David,
I've written middleware to intercept a JS-specific request before it is processed. I haven't used WaitFor.js, so I can't help you there, but I can help get you started with PhantomJS.
class JSMiddleware(BaseMiddleware):
def process_request(self, request, spider):
if request.meta.get('js'): # you probably want a conditional trigger
driver = webdriver.PhantomJS()
driver.get(request.url)
body = driver.page_source
return HtmlResponse(driver.current_url, body=body, encoding='utf-8', request=request)
return
That's the simplest approach. You may want to end up adding options to the webdriver.PhantomJS() call, such as desired_capabilities including SSL processing options or a user agent string. You may also want to wrap the driver.get() call in a try/except block. Additionally, you should do something with the cookies that come back from PhantomJS using driver.get_cookies().
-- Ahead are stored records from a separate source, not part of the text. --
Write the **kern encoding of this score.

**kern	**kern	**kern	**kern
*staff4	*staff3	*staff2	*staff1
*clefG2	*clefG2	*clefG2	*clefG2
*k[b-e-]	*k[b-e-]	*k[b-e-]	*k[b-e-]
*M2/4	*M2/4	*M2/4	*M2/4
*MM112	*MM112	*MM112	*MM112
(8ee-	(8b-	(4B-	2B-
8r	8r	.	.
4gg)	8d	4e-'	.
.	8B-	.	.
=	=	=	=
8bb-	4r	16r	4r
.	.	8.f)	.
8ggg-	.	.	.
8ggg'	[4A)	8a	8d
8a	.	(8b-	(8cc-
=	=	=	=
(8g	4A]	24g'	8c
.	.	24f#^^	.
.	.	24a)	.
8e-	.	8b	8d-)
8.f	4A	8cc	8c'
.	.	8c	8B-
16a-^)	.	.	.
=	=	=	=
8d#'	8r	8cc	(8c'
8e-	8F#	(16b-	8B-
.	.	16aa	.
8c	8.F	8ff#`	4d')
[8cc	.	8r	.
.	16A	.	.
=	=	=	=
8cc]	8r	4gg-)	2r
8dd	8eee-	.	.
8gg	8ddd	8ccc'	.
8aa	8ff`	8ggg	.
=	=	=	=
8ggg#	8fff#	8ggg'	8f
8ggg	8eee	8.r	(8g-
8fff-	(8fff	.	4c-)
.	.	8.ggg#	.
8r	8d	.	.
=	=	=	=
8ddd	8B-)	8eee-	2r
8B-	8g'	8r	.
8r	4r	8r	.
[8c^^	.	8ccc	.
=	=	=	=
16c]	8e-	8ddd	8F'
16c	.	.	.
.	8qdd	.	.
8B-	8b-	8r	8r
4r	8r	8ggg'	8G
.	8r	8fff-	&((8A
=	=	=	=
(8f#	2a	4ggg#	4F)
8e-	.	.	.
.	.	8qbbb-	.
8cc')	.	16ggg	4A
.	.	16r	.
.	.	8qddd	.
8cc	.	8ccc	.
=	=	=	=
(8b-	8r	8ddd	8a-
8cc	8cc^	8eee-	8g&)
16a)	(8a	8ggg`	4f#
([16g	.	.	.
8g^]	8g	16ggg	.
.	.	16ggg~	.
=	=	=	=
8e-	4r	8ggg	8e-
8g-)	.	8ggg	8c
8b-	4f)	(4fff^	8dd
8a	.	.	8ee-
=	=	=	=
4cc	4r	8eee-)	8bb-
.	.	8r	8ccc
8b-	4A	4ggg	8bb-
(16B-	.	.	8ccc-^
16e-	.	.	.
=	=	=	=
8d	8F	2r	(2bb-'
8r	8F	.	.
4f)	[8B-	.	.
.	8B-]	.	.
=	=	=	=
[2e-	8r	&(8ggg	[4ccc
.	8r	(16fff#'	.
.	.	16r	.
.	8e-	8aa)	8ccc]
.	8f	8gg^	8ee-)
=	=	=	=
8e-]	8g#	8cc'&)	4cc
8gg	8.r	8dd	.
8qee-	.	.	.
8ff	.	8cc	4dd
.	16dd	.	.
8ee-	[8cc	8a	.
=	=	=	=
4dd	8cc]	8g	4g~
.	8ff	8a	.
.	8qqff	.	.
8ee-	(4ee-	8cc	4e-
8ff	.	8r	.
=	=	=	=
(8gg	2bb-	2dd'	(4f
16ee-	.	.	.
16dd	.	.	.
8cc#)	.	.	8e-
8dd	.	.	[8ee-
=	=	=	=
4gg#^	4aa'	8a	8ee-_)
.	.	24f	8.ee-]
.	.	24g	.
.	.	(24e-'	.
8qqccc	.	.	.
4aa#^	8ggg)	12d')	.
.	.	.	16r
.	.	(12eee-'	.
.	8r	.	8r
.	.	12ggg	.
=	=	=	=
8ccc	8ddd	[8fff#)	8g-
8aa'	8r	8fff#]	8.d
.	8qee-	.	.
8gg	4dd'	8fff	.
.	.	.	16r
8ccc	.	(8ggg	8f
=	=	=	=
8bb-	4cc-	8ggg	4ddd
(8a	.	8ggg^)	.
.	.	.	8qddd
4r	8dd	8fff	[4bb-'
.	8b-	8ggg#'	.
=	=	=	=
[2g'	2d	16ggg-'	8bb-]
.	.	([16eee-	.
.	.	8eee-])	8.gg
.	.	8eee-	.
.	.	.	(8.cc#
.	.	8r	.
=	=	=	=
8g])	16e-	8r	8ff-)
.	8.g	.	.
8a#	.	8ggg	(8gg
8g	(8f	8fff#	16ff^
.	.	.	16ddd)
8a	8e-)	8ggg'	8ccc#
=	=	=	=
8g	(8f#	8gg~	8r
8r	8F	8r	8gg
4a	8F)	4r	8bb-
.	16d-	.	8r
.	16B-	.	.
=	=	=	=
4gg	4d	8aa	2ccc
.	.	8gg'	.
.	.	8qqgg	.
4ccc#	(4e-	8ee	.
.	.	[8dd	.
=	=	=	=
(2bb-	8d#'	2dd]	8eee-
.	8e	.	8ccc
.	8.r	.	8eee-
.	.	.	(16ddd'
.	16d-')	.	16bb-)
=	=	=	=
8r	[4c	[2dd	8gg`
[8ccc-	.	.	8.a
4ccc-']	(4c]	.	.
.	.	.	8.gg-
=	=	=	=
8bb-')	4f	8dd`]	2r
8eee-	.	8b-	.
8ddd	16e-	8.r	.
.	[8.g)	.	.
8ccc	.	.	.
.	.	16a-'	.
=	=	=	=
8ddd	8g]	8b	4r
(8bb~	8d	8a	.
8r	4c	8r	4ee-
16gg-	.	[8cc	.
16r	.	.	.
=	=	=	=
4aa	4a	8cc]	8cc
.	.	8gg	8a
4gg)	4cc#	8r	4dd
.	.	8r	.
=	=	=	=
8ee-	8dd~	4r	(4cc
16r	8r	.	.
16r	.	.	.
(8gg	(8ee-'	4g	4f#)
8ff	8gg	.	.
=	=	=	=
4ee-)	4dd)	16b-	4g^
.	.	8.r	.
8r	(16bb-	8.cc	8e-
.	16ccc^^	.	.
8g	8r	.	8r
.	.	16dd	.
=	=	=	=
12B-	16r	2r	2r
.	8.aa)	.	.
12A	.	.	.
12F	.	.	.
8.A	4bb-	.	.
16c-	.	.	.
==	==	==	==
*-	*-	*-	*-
Also, if you want every request to go through JS, then you can remove the request.meta['js'] conditional. Otherwise, you could insert that information for initial requests in a spider.make_requests_from_url override, or you could simply have a spider instance method like spider.run_js(request) where the spider can look at the request and determine whether it needs JS on it based on some criteria you come up with.
There are a lot of options for you with PhantomJS, so it's really up to you, but this should be a decent starting point. I hope this answers your question.
--
Respectfully,
Joey Espinosa